Among complications related to cosmetic facial fillers, ophthalmologists are confronted with retinal artery occlusions (RAOs) or ciliary artery occlusions (CAOs) due to accidental injection of filler material into arteries distributed in the facial area . Especially, in areas lacking collaterals, accidental injection of fillers into vessels may cause retrograde flow and occlude the ophthalmic artery and its branches, causing artery occlusions . These ischemic complications normally result in decreased visual acuity and visual field constriction due to inner retinal layer atrophy. However, herein, we report a first case of iatrogenic RAO and CAO complicated by submacular and subhyaloid hemorrhage. The study was approved by the Institutional Review Board at Gangnam Severance Hospital (IRB approval number: 3-2021-0716).
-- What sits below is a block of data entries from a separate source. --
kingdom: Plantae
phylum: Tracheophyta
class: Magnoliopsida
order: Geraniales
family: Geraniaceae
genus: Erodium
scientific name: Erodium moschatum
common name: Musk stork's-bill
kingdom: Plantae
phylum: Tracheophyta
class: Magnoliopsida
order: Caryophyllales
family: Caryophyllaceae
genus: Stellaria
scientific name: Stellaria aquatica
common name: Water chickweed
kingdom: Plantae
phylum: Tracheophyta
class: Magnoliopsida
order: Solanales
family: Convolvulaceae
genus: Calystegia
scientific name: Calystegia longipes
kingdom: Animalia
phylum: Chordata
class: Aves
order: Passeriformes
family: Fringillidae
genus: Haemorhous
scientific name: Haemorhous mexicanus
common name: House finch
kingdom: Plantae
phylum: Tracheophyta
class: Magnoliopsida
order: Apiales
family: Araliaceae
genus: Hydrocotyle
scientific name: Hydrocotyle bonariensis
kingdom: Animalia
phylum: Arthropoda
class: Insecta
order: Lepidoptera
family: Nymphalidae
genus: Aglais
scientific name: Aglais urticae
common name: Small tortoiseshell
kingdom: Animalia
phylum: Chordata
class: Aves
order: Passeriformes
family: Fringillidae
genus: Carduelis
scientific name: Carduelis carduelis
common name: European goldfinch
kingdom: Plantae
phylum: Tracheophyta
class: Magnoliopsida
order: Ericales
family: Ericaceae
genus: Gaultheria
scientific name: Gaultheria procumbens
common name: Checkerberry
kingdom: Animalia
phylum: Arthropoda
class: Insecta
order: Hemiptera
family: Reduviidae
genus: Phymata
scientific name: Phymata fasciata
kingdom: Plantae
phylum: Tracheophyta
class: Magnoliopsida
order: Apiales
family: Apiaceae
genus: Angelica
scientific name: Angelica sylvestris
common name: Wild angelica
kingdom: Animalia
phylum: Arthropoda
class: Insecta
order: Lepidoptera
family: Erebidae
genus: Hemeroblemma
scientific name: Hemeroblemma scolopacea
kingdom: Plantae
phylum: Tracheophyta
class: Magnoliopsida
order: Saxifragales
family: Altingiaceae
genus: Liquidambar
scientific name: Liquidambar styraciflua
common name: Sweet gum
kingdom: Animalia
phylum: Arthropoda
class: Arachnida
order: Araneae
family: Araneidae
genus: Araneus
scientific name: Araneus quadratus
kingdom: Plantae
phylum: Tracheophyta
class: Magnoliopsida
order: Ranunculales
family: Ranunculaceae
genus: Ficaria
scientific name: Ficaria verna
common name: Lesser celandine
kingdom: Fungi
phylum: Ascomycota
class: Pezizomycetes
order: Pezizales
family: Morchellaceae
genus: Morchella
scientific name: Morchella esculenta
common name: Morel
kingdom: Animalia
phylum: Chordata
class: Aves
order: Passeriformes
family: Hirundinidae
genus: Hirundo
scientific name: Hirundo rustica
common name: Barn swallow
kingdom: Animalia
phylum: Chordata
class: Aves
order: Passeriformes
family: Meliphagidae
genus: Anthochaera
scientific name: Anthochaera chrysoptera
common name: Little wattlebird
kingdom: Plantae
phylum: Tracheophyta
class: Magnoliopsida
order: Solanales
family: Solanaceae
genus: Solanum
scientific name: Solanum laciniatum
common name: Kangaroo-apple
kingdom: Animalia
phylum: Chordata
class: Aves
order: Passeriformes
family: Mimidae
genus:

A 44-year-old woman with no previous medical history presented with a sudden upper visual field defect followed by progressive narrowing of the visual field of the right eye immediately after receiving cosmetic facial filler injection of hyaluronic acid at the glabellar area. Her initial best corrected visual acuity (BCVA) was 20/50 in the right eye and 20/20 in the left eye as measured using a Snellen chart. The right eye was mid-dilated and exhibited sluggish pupil reflex with grade 2 relative afferent pupillary defect. Fundus examination showed disc swelling with blurred margins, whitish ischemic changes superior and nasal to the macula with multiple segmental box-carring RAOs superior and nasal to the optic disc (Fig. 1A). Optical coherence tomography (OCT) revealed thickening of inner retinal layers at ischemic areas (Fig. 1B). Early fluorescein angiography (FA) revealed segmental blockage of superotemporal and nasal branch retinal arteries. In late FA there were intermittent hyperfluorescence at the arterioles proximal to the segmental blockage sites, suggestive of dye pooling due to vascular stasis (Fig. 1C). Indocyanine green angiography (ICGA) showed choroidal hypoperfusion at the watershed zone of choriocapillaris. There were no signs of pre-existing macroaneurysm, choroidal neovascularization, new vessel or choroidal rupture at the onset of RAO. With the diagnosis of multiple RAO and posterior CAO, the patient received antiglaucoma eye drops and was advised on ocular massage to prevent further complications.
On the fourth day of follow-up, the patient’s visual acuity dropped to hand motion. Fundus examination and OCT revealed extensive subretinal and subhyaloid hemorrhage (Fig. 2A, B). Due to the blocked fluorescence on FA/ICGA, the etiology for submacular and subhyaloid hemorrhage was unclear. Delay of vascular filling at superotemporal branch retinal artery and prominence of choriocapillaris watershed zone were observed (Fig. 2C). Since submacular hemorrhage is detrimental to visual outcome, a prompt management was required before understanding the cause of the hemorrhage. Since the most common etiology of submacular hemorrhage is choroidal neovascularization, the patient received an intravitreal injection of 1.25 mg bevacizumab followed by a 0.2 mL pure C3F8 (octafluoropropane) gas injection (100%) for pneumatic displacement [3,4]. After the procedure, subretinal hemorrhage gradually regressed (Fig. 2D). On the second month of follow-up, fundus examination and OCT showed dehemoglobinized blood at fovea (Fig. 2E, F). FA/ ICGA indicated persistent delayed perfusion at the superotemporal branch retinal artery and improved perfusion of the watershed zone (Fig. 2G). There was no definite vascular lesion that could explain the cause of extensive subretinal and subhyaloid hemorrhage on post injection FA/ICGA. Without further treatment, the retina was stable and showed no sign of recurrence with BCVA of 20/100 at 1 year follow-up.
This is the first reported case of submacular hemorrhage and subhyaloid hemorrhage following multiple iatrogenic artery occlusions induced by accidental intravascular filler injection. An accidental breakage of supraorbital artery or supratrochlear artery during glabella injection may have been the initial insult. Small particles of the injected filler may have migrated to cause multifocal occlusions. The pathogenic mechanism of submacular hemorrhage remains unknown. The most common etiologies are choroidal neovascularization, retinal macroaneurysm, and trauma . In our case, there were no ocular signs related to these etiologies. However, as evidenced by persistent perfusion delay of branch retinal artery and hypoperfusion of the watershed zone, submacular hemorrhage may have been due to remnant filler material within retinal and choroidal circulation after causing acute occlusion. Persistent blockage may cause a disturbance in normal laminar flow, leading to sudden turbulent flow and vascular rupture at the choriocapillaris, where autoregulation is poor [6-8].
Although submacular hemorrhage after multiple artery occlusions following cosmetic facial filler injection is a rare complication, patients and clinicians should be aware, especially when posterior ciliary arteries are involved. Bevacizumab injection combined with 12% C3F8 gas injection may be a possible treatment option when faced with such complications.
The authors have no potential conflicts of interest to disclose.